Alison Graham, Radio Times, 20th December 2012

It's Russia, 1917. Revolution is in the air. But not for Daniel Radcliffe's young Doctor, who divides his time between the horror of the operating room and the mind-bending tedium of staring at endless snow. The heightened, eventually hilarious gloom of Mikhail Bulgakov's writing has been successfully brought to life in this series. It's also surprisingly gory and, as the final episode approaches, a careful balance will have to be struck between bleak humour and genuine tragedy. Tonight, excitement is high at the prospect of the delivery of some pickled sprats. So when a knock at the door simply delivers yet another dying peasant, it's no wonder that the contents of the medicine cabinet become impossible to resist. A good idea, nicely done.

Phil Harrison, Time Out, 20th December 2012

The older doctor (Jon Hamm) is looking sweaty and wan in his 1934 Moscow practice under the withering gaze of a Soviet soldier. As they both stare meaningfully at his diaries, we are wafted back to 1917 and that spartan clinic in the back of beyond.

On the page this is one of author Mikhail Bulgakov's most poignant stories, as the young doctor (Daniel Radcliffe), who has grown a feeble beard in the hope that it will make him seem more mature, faces a terrible predicament when a distraught father brings in his gravely injured young daughter.

Prepare for buckets of stomach-churning gore (be warned, it's unsparing) and low farce.

Alison Graham, Radio Times, 13th December 2012

Adapted from Mikhail Bulgakov's series of short stories, Sky Arts 1's four-parter was always going to be darkly comic.
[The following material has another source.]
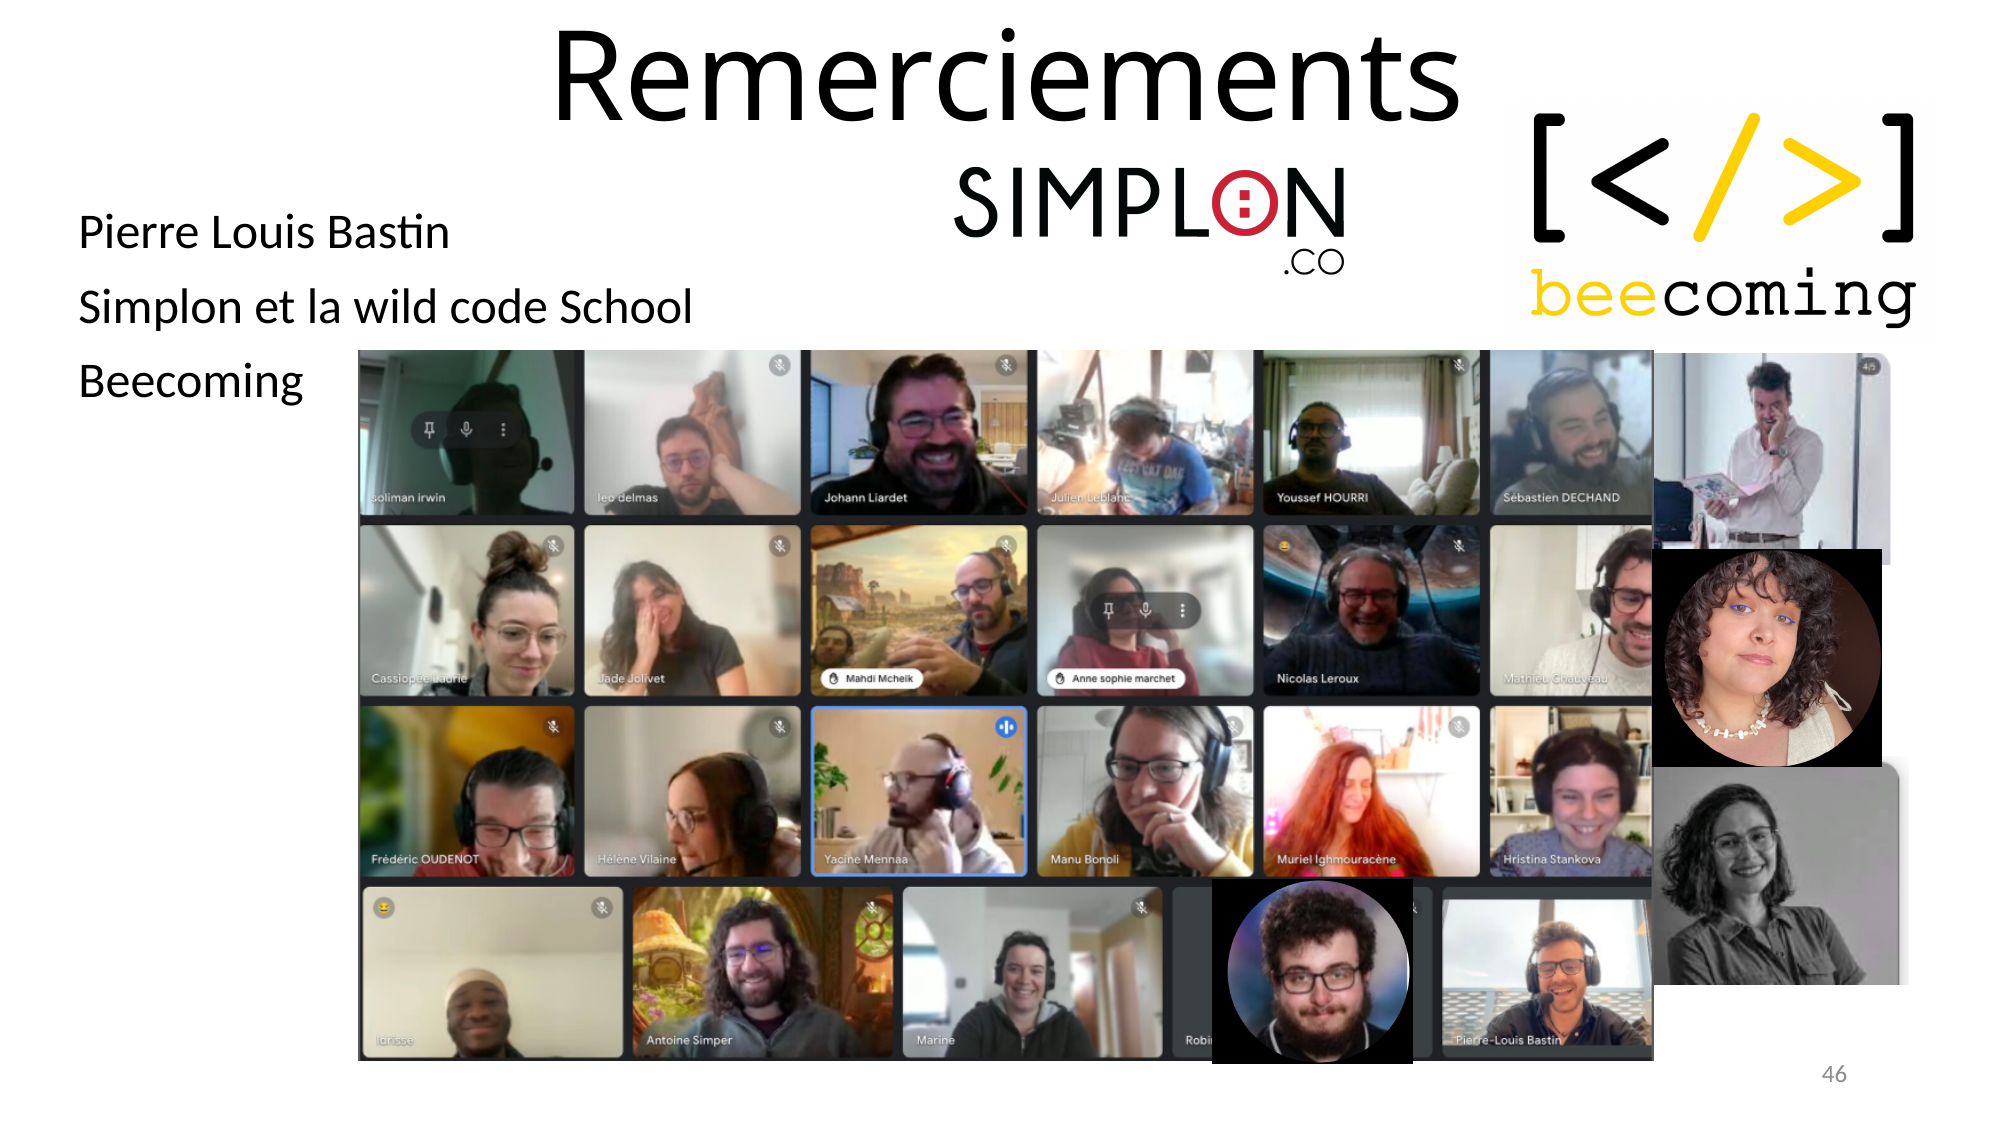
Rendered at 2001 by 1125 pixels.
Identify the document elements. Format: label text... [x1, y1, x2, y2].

But it's not until Daniel Radcliffe, playing a callow backwoods doctor at the dawn of the Russian revolution, amputates an eight-year-old girl's leg that the humour in this second episode really kicks into high gear (if you'll forgive the pun). Fine, Sky's PR team can call this a 'comedy drama' if it likes. But this is gross-out slapstick of the highest order - having more in common with The Evil Dead than any brooding, costumed piece of period schmaltz. Meanwhile, the noose continues to tighten round Jon Hamm, who plays the older version of Radcliffe (the show is essentially a series of flashbacks, in which the older doctor counsels his younger self). Will his state inquisitor discover he's addicted morphine? Almost certainly, but it's difficult to care when the set pieces are this brilliant. Comedy, 1. Drama, 0.